Essas coisas se dão de forma constrangedora, no dia que foi acusado de débito, a locadora estava lotada, agora que foi inocentado, um único cliente de testemunha e nem era um daqueles que presenciaram sua humilhação de outrora.

- O senhor agora terá R$ 20,00 de crédito, equivalente ao valor a mais que pagou.

- Não desejo crédito, quero meu dinheiro de volta!

- Infelizmente temos ordens para que apenas o proprietário restitua valores.

- Então recebe qualquer um, mas paga-se apenas o proprietário?

- É a norma, senhor.

- Que horas o “chefe” estará aqui?

- A partir das 14:00.

- Ok!

Sai bufando da locadora, mais uma tarde estressada de trabalho, mais uma noite mal dormida. Seu horário de almoço era de 12:00 às 13:00, trocou o horário com outro funcionário, após explicar o motivo. Chegou na locadora 14:05, aguardou o proprietário até 14:25, que entrou e passou por ele despercebido, subindo até o 2º andar da locadora. A atendente disse por um telefone de ramal que o cliente estava aguardando, logo em seguida conduzindo o solicitante até a sala do “chefe”.

- Boa tarde!

- Boa tarde!

- Tudo bem com o senhor? Me chamo João, a atendente já me colocou a par do caso. Mas criei as normas da locadora para evitar problemas, confiar em funcionário é fogo, sabe como é.

O cliente olhava entediado, ao mesmo tempo irritado, além da lenga-lenga, também era funcionário, sabia que era hábito de patrão empurrar aos empregado qualquer problema e tentar justificar suas incompetências administrativas, atribuindo a outros suas próprias responsabilidades.

- O senhor terá R$ 20,00 de crédito.

- Não quero crédito, já disse isso, quero meu dinheiro de volta.

- Mas pense nas vantagens, pode vir adquirir filmes sem dinheiro.

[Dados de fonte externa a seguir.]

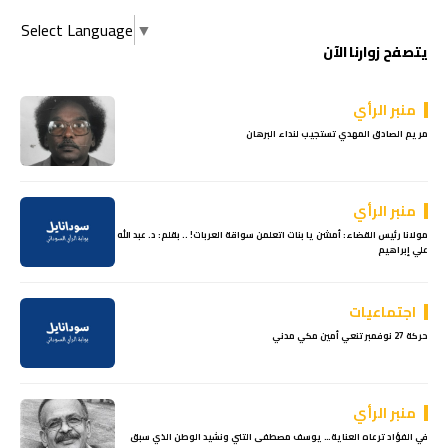
Select Language
▼
يتصفح زوارنا الآن
منبر الرأي
مريم الصادق المهدي تستجيب لنداء البرهان
منبر الرأي
مولانا رئيس القضاء: أمشن يا بنات اتعلمن سواقة العربات! .. بقلم: د. عبد الله
علي إبراهيم
اجتماعيات
حركة 27 نوفمبر تنعي أمين مكي مدني
منبر الرأي
في الفؤاد ترعاه العناية… يوسف مصطفى التني ونشيد الوطن الذي سبق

- Nem sei se desejo locar filmes de novo aqui, quero meu dinheiro.

O tal João fez cara de chateação, ligou para a funcionária e pediu para trazer o valor. Quando ela entregou, os sofridos R$ 20,00, o “chefe” questionou se não seriam R$ 15,00, fazendo o cliente dizer que era um absurdo, a funcionária confirmando o valor anterior, fazendo o pagamento devido.

Foi quando o João se levantou para pedir suas cordiais desculpas, o cliente reparou que ele não tinha um dos braços, o esquerdo, justo aquele, que possuía a mão que fora tão difamada pela religiosidade destra. Logo, tudo estava explicado, a partir dali nem precisaria mais receber o valor de sua locação, compreendeu porque tantos problemas causados e o proprietário ter feito tanto para reter sua pecúnia, com aquele ar o tempo todo de inocência, que na verdade era dissimulação de pessoa sonsa.

O nome do sujeito era João, como tantos outros batizados com nome de inspiração bíblica, mas ele não tinha seu braço esquerdo, era fielmente o “João-Sem-Braço”, tentando engabelar os clientes com aquela conversa manhosa. Saindo sorrindo da locadora, com a concretização do que antes imaginara ser uma lenda da tradição oral, agora vivenciada de forma intensa, além dos R$ 20,00 no bolso, nem se importou em ter que repor as horas a mais em que ficara resolvendo o impasse. Havia chegado 15:30 no trabalho, ainda sem almoçar, mas a satisfação foi o melhor alimento.